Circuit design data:
* * * * * * *

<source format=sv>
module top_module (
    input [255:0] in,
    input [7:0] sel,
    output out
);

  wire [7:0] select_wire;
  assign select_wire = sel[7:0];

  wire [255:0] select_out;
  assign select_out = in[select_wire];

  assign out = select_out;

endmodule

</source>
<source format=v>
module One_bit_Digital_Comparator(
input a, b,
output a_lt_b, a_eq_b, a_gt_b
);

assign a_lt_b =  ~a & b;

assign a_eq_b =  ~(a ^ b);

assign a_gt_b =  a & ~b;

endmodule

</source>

* * * * * * *

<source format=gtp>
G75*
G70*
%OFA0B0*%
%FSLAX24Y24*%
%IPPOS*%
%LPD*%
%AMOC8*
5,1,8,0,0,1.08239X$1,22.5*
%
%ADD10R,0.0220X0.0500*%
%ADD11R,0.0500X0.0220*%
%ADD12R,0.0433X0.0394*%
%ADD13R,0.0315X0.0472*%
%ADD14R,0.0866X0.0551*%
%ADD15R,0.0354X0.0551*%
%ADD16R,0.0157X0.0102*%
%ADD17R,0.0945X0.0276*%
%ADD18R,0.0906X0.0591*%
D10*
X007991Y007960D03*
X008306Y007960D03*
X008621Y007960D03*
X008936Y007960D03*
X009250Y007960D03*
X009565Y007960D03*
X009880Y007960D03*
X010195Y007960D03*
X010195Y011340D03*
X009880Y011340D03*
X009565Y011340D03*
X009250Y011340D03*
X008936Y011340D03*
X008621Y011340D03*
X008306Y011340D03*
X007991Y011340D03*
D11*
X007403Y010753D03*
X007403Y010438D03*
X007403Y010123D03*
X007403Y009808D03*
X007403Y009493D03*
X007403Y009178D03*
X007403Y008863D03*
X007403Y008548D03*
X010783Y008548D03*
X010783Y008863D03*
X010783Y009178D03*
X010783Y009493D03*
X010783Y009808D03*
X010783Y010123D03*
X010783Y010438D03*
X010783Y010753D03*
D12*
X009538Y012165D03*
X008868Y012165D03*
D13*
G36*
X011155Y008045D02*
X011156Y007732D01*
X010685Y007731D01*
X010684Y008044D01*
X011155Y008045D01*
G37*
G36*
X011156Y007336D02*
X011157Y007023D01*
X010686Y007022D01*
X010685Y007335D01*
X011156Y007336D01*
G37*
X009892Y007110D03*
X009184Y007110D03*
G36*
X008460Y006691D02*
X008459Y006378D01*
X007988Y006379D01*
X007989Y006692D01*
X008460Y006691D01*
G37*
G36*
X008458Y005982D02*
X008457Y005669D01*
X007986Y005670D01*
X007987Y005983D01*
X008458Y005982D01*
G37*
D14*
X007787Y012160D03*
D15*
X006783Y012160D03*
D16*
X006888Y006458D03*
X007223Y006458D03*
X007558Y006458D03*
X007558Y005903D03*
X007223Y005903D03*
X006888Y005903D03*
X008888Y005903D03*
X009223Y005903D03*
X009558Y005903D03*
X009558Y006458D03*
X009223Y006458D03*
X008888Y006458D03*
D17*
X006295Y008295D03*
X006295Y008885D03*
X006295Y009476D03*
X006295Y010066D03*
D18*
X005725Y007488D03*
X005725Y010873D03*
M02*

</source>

* * * * * * *

> _TRY IT_
Number of lines above holding "assign"? Give that number alone.

> _ANSWER SPACE_
6